Dual effects of Lamb Shift in Quantum Thermodynamical Systems

TL;DR

This work shows that environment-induced energy level shifts, i.e. the Lamb shift, can decisively influence quantum heat transport. By analyzing two coupled two-level systems each connected to its own bath, the authors derive a global master equation including the Lamb shift term $H_{LS}$ and compute the steady-state heat current. They find a dual behavior: the Lamb shift suppresses heat flow at small temperature differences, while at large gradients it drives a linear growth in the current, potentially exceeding the zero-Lamb shift bound and even diverging as the temperature difference grows without bound. The results highlight the importance of accounting for $H_{LS}$ in quantum thermodynamics and suggest new avenues for controlling heat flow in quantum devices.

Abstract

The Lamb shift as an additional energy correction induced by environments usually has a marginal contribution and hence is neglected. We demonstrate that the Lamb shift, which modifies the energy levels, can influence the heat current to varying extents. We focus on the steady-state heat current through two coupled two-level atoms, respectively, in contact with a heat reservoir at a certain temperature. We find that the Lamb shift suppresses the steady-state heat current at small temperature gradients, while at large gradients, the heat current is restricted by an upper bound without the Lamb shift but diverges when it is included. These results not only demonstrate the Lamb shift's critical role in quantum heat transport but also advance our understanding of its impact in quantum thermodynamics.

Figures (5)

• Figure S1: The schematic illustration of our model, where the dashed line represents weak coupling, and the solid line represents strong coupling. The temperatures of two heat reservoirs are $T_{1}$ and $T_{2}$, the energy separation of two qubits are $\varepsilon _{1}$ and $\varepsilon _{2}$.
• Figure S2: ${R_{2,1}}$ and its estimation vs. the relative temperature difference $\Delta T/\omega _{D}$. Here we set $T_{1}=1,T_{2}=1+\Delta T,\gamma _{1}=\gamma _{2}=0.01,\omega _{D}=50,\varepsilon _{1}=3,\varepsilon _{2}=2,k=0.5.$ The green line represents the estimation of ${R_{2,1}}$, the dashed black line represents the exact value of ${R_{2,1}}$. For the inset, the red line represents $\delta _{1}$ and the blue line represents $\delta _{2}$ vs the relative temperature difference $\Delta T/\omega _{D}$ in the same regime.
• Figure S3: The heat currents ${\mathcal{J}_{1}^{\delta }}$ vs the relative temperature difference $\Delta T/\omega _{D}$. Here we set $\varepsilon _{1}=3,\varepsilon _{2}=2,T_{1}=0.1,T_{2}=0.1+\Delta T,\gamma _{1}=\gamma _{2}=0.02,\omega _{D}=100,k=0.5.$ This figure illustrates the suppression of heat flow induced by the Lamb shift.
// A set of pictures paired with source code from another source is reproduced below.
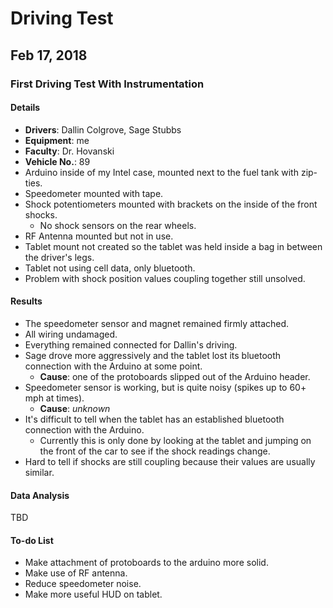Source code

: # Driving Test

## Feb 17, 2018

### First Driving Test With Instrumentation

#### Details

  * **Drivers**: Dallin Colgrove, Sage Stubbs
  * **Equipment**: me
  * **Faculty**: Dr. Hovanski
  * **Vehicle No.**: 89
  * Arduino inside of my Intel case, mounted next to the fuel tank with zip-ties.
  * Speedometer mounted with tape. 
  * Shock potentiometers mounted with brackets on the inside of the front shocks.
    * No shock sensors on the rear wheels. 
  * RF Antenna mounted but not in use. 
  * Tablet mount not created so the tablet was held inside a bag in between the driver's legs.
  * Tablet not using cell data, only bluetooth.
  * Problem with shock position values coupling together still unsolved.

#### Results

  * The speedometer sensor and magnet remained firmly attached.
  * All wiring undamaged.
  * Everything remained connected for Dallin's driving.
  * Sage drove more aggressively and the tablet lost its bluetooth connection with the Arduino at some point.
    * **Cause**: one of the protoboards slipped out of the Arduino header.
  * Speedometer sensor is working, but is quite noisy (spikes up to 60+ mph at times).
    * **Cause**: *unknown*
  * It's difficult to tell when the tablet has an established bluetooth connection with the Arduino.
    * Currently this is only done by looking at the tablet and jumping on the front of the car to see if the shock readings change.
  * Hard to tell if shocks are still coupling because their values are usually similar.

#### Data Analysis

TBD

#### To-do List

  * Make attachment of protoboards to the arduino more solid.
  * Make use of RF antenna.
  * Reduce speedometer noise.
  * Make more useful HUD on tablet.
For the inset, the red line represents $\delta _{1}$ and the blue line represents $\delta _{2}$ vs the relative temperature difference $\Delta T/\omega _{D}$ in the same regime.
• Figure S4: The heat current difference $\Delta \mathcal{J}_{1}^{\delta }$ vs the temperature difference $\Delta T$. Here we set $\varepsilon _{1}=3,\varepsilon _{2}=2,T_{1}=1,T_{2}=1+\Delta T,\gamma _{1}=\gamma _{2}=0.02,k=0.5.$ For the insets, $\omega_D=10,20,50,100$, respectively. It can be seen that as $\omega_D$ increases, the temperature difference corresponding to the point where $\Delta \mathcal{J}_{1}^{\delta }$ changes from negative to positive becomes larger.
• Figure S5: The heat currents ${\mathcal{J}_{1}^{\delta }}$ vs the relative temperature difference $\Delta T/\omega _{D}$. Here we set $T_{1}=1,T_{2}=1+\Delta T,\gamma _{1}=\gamma _{2}=0.01,\omega _{D}=50,\varepsilon _{1}=3,\varepsilon _{2}=2.5,k=0.5.$ For the blue line, $J^{(1)}(\omega )=\frac{\gamma \omega }{1+(\omega /\omega _{D})^{2}};$ for the red line, $J^{(2)}(\omega )=\gamma \omega$ when $\omega <\omega _{D}$, $J^{(2)}(\omega )=0$ when $\omega \geq \omega _{D};$ for the black line, $J^{(3)}(\omega )=\gamma \omega exp(-\omega ^{2}/\omega _{D}^{2}).$ The dashed lines represent the heat currents $\mathcal{J}_{1}^{0}$ of the same regime, but the Lamb shift is not considered. For the inset, the solid lines represent $\delta _{1}$, and the dotted lines represent $\delta _{2}$ vs the relative temperature difference $\Delta T/\omega _{D}$ in the same regime; The correspondence of colors remains consistent with the previous text.